Pajares was one of only three people who have been treated with an experimental US serum called ZMapp. Two American missionary workers who fell ill with Ebola while working in Monrovia last month were also given the treatment after returning to the US.
On Monday, US President Barack Obama and the US Food and Drug Administration (FDA) approved a request by Liberia for the experimental drug, made by Californian firm Mapp Biopharmaceutical, to be shipped the West African country.
Liberia's Information Minister Lewis Brown told the Reuters news agency that Liberia will receive just enough of the drug to treat two infected doctors.
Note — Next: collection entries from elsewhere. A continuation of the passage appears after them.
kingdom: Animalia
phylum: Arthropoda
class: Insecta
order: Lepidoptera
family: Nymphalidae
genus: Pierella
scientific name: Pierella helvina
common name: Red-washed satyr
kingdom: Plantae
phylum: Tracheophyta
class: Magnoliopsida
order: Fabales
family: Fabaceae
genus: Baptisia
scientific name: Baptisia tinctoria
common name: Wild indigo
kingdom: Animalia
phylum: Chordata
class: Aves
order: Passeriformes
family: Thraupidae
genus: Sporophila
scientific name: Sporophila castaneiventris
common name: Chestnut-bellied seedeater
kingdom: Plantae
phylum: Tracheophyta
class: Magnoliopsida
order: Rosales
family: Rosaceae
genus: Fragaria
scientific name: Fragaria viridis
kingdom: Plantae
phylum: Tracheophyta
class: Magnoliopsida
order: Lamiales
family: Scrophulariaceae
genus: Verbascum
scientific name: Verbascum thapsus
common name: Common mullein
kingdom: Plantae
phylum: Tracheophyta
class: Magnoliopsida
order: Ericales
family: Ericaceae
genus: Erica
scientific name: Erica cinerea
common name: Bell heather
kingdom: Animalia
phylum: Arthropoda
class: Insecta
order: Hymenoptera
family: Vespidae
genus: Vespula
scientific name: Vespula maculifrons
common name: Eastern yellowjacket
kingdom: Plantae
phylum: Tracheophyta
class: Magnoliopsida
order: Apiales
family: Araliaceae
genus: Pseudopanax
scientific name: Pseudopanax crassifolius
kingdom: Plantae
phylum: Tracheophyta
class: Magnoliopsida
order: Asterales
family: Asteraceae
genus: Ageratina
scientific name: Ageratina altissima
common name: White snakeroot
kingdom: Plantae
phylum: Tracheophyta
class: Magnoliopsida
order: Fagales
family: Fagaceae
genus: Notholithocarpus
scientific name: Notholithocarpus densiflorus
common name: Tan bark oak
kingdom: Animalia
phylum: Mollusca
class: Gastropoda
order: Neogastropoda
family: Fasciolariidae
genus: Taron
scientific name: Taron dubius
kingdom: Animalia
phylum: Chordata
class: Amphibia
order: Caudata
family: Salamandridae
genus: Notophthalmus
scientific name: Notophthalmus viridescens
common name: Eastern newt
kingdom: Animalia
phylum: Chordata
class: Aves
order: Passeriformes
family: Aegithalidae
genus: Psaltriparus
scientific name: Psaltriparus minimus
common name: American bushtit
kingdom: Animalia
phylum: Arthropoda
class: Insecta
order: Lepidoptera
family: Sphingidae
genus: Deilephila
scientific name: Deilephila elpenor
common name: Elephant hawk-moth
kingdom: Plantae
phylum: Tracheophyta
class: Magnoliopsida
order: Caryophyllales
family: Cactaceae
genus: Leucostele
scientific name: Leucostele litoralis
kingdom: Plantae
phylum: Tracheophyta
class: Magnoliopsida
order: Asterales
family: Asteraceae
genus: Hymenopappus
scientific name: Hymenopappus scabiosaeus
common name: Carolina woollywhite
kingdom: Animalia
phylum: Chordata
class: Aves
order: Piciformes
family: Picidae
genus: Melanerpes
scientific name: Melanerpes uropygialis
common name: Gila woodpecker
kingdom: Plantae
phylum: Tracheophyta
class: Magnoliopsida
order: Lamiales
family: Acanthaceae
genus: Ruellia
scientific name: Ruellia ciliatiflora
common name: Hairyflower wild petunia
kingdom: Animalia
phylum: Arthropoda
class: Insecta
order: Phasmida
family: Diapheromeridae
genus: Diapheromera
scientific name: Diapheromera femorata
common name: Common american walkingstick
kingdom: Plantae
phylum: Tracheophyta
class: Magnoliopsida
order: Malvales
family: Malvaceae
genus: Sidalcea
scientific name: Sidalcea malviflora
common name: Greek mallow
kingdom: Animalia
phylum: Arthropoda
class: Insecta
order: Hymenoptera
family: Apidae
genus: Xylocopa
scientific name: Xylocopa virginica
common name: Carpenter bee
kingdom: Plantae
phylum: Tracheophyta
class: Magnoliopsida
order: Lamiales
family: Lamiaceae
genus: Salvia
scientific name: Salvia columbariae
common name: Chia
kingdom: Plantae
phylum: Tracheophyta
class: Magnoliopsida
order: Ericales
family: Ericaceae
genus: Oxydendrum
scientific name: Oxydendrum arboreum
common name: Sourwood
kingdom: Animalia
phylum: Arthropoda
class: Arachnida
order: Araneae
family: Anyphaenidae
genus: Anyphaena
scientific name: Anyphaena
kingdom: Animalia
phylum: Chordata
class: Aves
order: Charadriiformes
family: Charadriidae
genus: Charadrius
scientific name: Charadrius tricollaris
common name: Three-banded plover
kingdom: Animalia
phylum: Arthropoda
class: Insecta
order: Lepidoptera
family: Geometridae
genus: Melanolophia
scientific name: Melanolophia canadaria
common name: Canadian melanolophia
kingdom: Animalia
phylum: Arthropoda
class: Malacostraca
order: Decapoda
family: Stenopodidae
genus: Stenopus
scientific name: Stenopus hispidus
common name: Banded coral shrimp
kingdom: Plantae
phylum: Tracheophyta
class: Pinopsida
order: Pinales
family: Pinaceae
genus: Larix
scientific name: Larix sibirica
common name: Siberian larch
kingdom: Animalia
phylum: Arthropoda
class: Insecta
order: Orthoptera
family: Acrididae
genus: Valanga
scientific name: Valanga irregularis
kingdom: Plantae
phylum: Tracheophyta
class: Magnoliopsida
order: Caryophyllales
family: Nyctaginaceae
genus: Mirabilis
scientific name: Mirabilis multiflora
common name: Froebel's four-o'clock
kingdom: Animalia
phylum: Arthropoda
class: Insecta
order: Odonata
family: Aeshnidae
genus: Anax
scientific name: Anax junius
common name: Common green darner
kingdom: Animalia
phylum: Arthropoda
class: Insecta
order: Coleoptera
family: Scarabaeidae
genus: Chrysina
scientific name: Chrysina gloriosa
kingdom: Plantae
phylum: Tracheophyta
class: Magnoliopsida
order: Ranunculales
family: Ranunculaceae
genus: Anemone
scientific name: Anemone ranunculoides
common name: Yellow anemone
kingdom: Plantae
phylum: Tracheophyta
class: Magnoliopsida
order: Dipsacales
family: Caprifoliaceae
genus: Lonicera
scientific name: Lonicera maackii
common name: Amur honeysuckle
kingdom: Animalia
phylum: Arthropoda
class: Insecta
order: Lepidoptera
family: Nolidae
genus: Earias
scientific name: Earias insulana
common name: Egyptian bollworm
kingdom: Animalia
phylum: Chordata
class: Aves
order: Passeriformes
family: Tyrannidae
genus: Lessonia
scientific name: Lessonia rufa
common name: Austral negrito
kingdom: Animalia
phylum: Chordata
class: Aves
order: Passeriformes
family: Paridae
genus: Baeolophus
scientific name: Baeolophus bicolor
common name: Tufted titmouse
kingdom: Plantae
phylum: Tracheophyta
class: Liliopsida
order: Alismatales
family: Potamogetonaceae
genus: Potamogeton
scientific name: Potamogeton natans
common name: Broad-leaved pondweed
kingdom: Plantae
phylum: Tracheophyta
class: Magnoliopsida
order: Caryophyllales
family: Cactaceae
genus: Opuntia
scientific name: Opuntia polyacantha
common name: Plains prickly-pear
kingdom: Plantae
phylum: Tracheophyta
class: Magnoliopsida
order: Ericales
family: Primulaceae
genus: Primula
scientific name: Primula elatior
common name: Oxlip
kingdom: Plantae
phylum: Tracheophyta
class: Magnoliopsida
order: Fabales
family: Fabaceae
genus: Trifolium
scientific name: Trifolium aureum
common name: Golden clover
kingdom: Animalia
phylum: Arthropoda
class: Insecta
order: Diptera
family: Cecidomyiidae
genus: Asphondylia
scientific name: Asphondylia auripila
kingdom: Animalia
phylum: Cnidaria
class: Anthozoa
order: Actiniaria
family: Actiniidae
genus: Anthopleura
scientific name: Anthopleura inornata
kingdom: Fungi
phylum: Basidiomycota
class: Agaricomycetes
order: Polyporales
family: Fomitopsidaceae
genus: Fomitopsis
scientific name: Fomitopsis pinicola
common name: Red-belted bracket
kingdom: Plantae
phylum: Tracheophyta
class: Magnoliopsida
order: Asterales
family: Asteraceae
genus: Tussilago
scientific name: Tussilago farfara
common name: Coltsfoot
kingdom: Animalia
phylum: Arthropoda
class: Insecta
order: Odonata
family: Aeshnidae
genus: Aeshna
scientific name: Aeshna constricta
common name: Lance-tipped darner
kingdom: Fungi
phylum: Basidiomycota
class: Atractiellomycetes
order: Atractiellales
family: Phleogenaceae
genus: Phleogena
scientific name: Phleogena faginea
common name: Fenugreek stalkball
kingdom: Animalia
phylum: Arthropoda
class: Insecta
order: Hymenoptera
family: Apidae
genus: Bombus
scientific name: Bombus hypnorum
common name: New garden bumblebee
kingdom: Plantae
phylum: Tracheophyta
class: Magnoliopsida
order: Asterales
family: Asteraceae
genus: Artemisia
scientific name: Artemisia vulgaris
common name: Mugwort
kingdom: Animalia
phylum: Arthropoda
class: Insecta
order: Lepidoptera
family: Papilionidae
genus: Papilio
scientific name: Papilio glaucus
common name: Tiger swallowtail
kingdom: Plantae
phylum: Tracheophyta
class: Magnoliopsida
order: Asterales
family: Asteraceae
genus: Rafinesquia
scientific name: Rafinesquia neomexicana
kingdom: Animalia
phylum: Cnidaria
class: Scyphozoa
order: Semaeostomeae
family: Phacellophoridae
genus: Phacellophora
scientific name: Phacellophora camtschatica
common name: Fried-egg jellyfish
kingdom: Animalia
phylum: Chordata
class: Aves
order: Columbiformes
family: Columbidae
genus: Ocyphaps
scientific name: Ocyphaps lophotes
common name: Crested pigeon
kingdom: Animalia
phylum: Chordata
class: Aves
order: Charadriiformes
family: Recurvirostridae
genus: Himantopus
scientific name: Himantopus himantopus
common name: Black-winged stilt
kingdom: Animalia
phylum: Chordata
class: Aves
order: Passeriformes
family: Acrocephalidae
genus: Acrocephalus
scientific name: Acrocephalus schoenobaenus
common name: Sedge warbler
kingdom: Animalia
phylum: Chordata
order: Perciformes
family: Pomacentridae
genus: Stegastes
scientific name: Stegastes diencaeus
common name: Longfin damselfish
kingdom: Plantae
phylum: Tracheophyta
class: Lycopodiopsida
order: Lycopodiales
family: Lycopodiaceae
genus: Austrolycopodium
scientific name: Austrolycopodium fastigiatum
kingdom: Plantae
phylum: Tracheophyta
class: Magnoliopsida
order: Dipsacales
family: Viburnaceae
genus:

Brown said Liberia's Health Ministry had contacted Mapp Biopharmaceutical, and asked the FDA to quickly approve its export.
The doctors had consented in writing to the treatment, the minister told Reuters.
Also on Monday, the World Health Organization (WHO) said 1,013 people had been killed by the Ebola virus worldwide and a further 1,848 had been infected.
Ebola is a type of hemorrhagic fever that is often fatal. It is highly contagious, but not airborne. The infection is transmitted by direct contact with the blood, body fluids and tissues of infected animals or people.